Aw yes, 1932 Germany was famous for its politically correct culture
Surely Schmitt would have to have silently tiptoed around mentioning Jewish people or else he would've faced a severe backlash from the German people.
That is what it was like kn thirties Germany, after all
A lot like America or Britain in the nineties
All those dog whistles!
@fmf saidWhat are some real-life examples of so-called "misguided empathy"?
While most would agree that one's capacity for empathy is arguably an important basis for morally sound behaviour ~ and without forgetting that this is all in the realm of subjectivity ~ can empathy, in fact, lead to support for - or even participation in - morally unsound actions in certain situations, despite being virtuous in and of itself?
@fmf saidSounds great -- have a nice day.

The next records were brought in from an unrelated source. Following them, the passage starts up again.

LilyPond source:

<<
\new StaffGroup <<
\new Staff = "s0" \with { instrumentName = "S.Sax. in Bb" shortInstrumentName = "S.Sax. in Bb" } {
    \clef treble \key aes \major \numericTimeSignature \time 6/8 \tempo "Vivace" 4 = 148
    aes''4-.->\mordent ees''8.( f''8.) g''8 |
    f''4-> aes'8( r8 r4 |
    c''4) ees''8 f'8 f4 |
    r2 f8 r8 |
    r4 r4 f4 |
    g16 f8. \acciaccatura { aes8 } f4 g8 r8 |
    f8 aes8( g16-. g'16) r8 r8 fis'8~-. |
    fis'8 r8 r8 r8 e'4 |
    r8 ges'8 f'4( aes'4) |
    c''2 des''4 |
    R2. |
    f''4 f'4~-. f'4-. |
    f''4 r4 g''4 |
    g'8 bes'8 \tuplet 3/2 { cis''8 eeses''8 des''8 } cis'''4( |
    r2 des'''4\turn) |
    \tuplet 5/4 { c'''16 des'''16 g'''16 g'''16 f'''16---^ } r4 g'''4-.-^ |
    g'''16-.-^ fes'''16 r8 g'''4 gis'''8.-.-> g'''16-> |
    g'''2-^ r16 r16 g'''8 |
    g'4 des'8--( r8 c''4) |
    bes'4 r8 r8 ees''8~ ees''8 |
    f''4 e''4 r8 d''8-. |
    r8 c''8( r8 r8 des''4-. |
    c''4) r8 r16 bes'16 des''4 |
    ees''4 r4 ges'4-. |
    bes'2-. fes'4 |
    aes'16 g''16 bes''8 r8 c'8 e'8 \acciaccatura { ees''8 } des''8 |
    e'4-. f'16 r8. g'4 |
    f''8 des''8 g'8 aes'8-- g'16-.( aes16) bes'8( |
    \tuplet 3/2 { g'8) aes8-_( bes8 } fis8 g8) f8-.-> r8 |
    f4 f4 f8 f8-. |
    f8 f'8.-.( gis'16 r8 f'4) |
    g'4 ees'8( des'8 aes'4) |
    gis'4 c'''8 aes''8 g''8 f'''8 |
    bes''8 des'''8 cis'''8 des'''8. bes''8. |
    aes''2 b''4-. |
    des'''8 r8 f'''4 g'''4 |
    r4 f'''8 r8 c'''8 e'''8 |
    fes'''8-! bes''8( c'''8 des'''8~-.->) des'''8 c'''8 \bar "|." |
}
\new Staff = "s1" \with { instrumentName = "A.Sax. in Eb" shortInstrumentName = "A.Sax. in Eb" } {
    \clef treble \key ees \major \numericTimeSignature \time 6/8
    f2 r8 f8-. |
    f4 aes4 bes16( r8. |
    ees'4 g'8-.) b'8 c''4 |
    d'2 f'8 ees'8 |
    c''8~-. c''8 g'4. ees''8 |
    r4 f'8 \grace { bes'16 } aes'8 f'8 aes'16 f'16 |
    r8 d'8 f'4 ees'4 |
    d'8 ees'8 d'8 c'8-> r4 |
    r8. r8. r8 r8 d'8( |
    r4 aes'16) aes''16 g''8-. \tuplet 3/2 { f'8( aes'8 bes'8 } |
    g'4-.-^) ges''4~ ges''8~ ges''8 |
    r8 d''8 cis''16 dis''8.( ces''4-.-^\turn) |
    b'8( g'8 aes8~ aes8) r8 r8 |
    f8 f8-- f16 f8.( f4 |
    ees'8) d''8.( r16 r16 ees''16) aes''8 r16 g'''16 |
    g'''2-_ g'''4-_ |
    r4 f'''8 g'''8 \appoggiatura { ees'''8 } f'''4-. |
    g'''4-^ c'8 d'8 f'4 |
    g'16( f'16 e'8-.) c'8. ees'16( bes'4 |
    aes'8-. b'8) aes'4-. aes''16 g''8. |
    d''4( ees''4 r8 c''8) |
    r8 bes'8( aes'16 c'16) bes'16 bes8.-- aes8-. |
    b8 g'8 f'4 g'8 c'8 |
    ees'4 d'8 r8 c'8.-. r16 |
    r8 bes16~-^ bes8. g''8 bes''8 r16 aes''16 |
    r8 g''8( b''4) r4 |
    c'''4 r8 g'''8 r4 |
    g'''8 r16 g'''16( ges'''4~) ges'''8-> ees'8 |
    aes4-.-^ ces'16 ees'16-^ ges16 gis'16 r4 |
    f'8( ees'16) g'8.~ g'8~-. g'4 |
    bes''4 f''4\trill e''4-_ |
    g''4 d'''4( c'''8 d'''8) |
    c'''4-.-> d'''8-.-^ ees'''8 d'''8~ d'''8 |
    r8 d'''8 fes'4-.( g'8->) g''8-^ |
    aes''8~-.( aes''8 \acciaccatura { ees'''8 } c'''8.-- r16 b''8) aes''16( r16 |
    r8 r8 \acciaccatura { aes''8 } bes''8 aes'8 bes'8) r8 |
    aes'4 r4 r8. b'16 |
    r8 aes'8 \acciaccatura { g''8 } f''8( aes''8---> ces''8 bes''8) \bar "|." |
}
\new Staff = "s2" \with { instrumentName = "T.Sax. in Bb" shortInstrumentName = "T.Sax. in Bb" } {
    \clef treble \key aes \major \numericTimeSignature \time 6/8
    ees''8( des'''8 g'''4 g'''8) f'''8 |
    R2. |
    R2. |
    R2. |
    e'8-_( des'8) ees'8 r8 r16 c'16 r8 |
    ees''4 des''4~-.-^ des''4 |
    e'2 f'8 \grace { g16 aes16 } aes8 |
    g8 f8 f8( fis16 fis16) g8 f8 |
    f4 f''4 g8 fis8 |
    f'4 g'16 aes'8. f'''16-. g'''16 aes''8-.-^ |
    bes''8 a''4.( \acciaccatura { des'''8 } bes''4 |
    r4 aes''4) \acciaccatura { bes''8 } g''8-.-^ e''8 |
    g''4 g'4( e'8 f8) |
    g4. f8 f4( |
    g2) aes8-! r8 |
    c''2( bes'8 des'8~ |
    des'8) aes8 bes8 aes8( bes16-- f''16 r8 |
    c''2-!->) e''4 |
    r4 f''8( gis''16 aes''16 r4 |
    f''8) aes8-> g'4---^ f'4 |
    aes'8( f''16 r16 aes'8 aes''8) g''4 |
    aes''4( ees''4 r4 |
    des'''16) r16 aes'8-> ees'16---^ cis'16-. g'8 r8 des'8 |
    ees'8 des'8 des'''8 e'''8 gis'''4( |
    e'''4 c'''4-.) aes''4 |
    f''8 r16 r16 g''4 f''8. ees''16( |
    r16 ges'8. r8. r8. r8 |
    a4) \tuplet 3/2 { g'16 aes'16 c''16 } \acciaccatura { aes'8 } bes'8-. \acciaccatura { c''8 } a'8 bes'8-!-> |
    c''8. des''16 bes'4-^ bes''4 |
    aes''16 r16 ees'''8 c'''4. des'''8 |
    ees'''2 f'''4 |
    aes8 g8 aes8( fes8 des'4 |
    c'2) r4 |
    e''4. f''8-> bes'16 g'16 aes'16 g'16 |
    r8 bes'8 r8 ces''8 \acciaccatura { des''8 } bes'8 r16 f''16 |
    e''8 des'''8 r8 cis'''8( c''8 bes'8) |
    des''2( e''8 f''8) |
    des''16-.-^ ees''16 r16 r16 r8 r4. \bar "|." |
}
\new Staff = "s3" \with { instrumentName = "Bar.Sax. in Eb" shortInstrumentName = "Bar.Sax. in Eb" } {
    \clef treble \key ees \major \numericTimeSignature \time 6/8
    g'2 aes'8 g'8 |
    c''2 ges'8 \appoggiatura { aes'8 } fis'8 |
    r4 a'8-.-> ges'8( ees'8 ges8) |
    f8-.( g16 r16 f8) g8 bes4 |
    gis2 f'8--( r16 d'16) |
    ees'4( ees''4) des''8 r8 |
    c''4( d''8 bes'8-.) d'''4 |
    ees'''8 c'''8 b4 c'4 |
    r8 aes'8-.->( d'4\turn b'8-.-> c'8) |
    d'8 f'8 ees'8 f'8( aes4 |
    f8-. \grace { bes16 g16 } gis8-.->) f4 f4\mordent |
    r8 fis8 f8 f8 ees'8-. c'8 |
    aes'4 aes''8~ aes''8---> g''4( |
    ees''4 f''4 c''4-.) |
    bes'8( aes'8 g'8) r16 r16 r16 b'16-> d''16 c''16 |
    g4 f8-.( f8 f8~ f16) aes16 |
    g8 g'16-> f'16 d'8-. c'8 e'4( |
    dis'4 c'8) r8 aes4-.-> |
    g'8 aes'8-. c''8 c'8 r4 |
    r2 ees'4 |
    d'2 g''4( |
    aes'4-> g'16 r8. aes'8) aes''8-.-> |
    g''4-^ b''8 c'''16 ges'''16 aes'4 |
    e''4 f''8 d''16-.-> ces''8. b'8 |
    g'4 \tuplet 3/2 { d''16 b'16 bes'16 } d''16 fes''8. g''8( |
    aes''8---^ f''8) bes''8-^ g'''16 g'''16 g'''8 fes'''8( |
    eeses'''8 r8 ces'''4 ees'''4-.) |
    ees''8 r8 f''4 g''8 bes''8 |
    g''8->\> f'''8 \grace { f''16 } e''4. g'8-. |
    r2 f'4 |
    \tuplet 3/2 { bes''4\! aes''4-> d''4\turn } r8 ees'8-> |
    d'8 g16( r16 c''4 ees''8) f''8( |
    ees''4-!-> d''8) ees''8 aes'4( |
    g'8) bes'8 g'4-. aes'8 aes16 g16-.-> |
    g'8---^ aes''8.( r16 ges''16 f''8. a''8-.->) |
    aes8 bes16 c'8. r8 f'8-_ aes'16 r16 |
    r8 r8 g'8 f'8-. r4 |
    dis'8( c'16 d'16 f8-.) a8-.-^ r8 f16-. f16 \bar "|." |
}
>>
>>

Philokalia, I think you have laid out your side of it pretty clearly ~ I assume so, anyway ~ and I think I have done the same, throughout this thread, in fact. I will let others here - who might or might not be reading - make what they want of what you have said about empathy, morality, dehumanization and Carl Schmitt, and what I have said about the same things.
@philokalia saidYou got any real-life examples of what you called "misguided empathy"?
It is completely true that misguided empathy can result in all sorts of injusitces.